Le Carrelet pêche les bons livres

Maison d’édition associative, Le Carrelet souffle cette année ses 10 bougies. A la manœuvre, Alain Quella-Villéger, spécialiste reconnu de Pierre Loti, et deux passionnées de littérature régionale et internationale, nourries de voyages.

Arnault Varanne

Le7.info

Les carrelets trônent en majesté sur la côte atlantique. 
« Ces cabanes de pêcheurs permettent de nourrir les hommes, commente Alain Quella-Villéger.
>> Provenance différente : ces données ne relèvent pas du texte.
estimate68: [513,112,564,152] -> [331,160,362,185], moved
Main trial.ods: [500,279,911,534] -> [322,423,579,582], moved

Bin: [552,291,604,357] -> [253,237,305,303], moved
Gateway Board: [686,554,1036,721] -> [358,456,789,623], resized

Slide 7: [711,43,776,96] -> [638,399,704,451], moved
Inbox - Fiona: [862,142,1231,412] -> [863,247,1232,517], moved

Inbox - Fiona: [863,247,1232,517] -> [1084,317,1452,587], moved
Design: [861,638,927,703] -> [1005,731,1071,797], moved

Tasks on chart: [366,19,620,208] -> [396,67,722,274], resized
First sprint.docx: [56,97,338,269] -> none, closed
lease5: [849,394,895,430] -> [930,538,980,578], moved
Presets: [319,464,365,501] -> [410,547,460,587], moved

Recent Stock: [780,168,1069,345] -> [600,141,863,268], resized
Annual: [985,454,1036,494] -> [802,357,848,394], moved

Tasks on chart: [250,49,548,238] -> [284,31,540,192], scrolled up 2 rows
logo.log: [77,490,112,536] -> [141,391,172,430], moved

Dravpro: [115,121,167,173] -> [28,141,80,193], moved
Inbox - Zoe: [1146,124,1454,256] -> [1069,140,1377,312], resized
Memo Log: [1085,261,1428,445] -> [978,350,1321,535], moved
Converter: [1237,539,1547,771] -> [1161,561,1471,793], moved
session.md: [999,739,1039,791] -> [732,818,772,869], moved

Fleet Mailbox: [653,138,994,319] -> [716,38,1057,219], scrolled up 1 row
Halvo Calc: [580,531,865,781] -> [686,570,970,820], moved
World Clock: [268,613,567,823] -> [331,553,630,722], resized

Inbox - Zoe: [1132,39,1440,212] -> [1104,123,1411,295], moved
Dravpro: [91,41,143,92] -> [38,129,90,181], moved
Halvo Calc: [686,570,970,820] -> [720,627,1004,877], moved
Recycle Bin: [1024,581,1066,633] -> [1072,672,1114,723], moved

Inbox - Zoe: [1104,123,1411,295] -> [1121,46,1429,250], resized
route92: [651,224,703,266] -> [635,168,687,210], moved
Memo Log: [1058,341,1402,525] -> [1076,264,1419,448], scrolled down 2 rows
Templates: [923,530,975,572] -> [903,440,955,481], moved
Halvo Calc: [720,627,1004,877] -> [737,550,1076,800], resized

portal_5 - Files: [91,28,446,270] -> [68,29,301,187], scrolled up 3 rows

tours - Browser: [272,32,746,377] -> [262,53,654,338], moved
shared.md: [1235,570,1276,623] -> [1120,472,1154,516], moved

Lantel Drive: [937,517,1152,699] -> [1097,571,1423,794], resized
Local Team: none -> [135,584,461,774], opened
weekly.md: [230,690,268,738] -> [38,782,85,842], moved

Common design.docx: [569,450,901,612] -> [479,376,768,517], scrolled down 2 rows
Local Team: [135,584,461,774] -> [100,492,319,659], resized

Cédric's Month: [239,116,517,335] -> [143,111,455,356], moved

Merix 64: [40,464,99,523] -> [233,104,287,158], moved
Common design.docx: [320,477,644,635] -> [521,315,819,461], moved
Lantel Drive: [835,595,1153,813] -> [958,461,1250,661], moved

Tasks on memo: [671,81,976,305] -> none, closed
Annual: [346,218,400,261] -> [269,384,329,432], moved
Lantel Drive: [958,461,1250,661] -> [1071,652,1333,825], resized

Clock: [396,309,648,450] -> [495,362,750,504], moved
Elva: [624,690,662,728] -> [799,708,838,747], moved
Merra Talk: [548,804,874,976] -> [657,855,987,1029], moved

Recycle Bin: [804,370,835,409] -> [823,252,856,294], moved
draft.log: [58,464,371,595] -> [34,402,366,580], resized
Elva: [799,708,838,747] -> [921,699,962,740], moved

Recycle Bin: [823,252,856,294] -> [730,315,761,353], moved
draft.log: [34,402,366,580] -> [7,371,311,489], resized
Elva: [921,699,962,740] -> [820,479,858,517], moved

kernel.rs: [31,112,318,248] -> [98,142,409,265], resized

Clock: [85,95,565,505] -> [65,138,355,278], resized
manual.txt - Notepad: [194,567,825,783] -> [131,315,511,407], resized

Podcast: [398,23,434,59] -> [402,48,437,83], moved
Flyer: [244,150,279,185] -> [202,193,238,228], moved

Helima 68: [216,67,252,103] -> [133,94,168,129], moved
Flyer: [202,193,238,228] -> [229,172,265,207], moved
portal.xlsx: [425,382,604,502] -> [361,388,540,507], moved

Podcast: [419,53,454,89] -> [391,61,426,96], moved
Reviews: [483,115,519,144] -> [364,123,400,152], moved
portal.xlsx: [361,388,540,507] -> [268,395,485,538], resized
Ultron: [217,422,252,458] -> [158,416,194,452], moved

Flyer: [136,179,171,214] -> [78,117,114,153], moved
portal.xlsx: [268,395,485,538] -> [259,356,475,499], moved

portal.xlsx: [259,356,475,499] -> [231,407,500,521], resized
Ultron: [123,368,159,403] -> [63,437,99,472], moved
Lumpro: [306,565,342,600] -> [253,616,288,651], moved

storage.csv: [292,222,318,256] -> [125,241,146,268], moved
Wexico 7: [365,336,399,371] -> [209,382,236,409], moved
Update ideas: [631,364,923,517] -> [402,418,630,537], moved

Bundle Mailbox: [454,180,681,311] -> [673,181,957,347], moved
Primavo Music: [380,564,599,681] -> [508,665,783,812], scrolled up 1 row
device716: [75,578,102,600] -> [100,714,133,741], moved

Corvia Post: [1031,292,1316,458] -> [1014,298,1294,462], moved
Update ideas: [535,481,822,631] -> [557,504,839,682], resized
L’éditeur, lui, est aussi sur la terre ferme et nourrit les hommes spirituellement avec ses livres. » Sa définition fleure bon le dépaysement. Le Rochefortais a quitté ses terres natales depuis longtemps, mais n’a jamais renoncé à diffuser de la connaissance. L’écrivain, dont les ouvrages sur Pierre Loti sont édités par de grandes maisons parisiennes, a choisi, en 2016, de 
créer sa propre « cabane », à Mignaloux-Beauvoir : Le Carrelet éditions. « C’est un concours de circonstances, une histoire d’envie à l’approche de la retraite, développe l’ancien enseignant. Christine (Ribardière) et Michelle (Deperrois-Fayet) sont passionnées de traduction et notre envie commune nous a poussés à créer Le Carrelet. »

D’Oléron au Japon

La maison d’édition a ouvert sa « collection » avec la version française de Tout d’sweet, Ma nouvelle vie dans un village français, de Karen Wheeler. L’histoire d’une Britannique journaliste de mode en « exil » dans le pays gencéen. Depuis, une quinzaine de livres sont nés de l’envie des trois compères et de quelques autres. Le dernier s’appelle Un hiver japonais, de l’artiste anglaise du XIXe siècle Marianne North, en coédition avec Magellan & Cie. Une « voyageuse intrépide qui s’affranchit des interdits et des contingences », comme la définit Alain Quella-Villéger en quatrième de couverture. Inutile d’envoyer des livres au Carrelet, c’est lui qui va à la pêche aux textes ciselés et évocateurs. Comme L’Oiseau d’orage, « un roman de mœurs provinciales » 
signé Marcelle Tynaire, belle-fille de communarde et cofondatrice du Prix Femina. 


« Une histoire 
de liberté »

Christine Ribardière a, elle, 
« commis » en 2022 Moulismes, mes années sixties, une plongée tendre dans ses souvenirs d’enfance. Visiblement, l’ancienne professeure d’anglais en lycée a rencontré son public. « Nous 
pensions en vendre 40, on 
est quasiment à 400 exemplaires ! », se félicite l’éditeur. Fort de son statut associatif, Le Carrelet ne cherche pas des profits mirifiques, juste à équilibrer ses comptes et ses envies. « Ça reste une histoire liberté. On a des projets pour les années à venir, mais on prendra notre temps. » La (re)découverte d’auteurs tels que Göran Schildt ou Isabella Bird sert de fil rouge au Carrelet, petite cabane solidement arrimée à son port d’attache, Mignaloux-Beauvoir.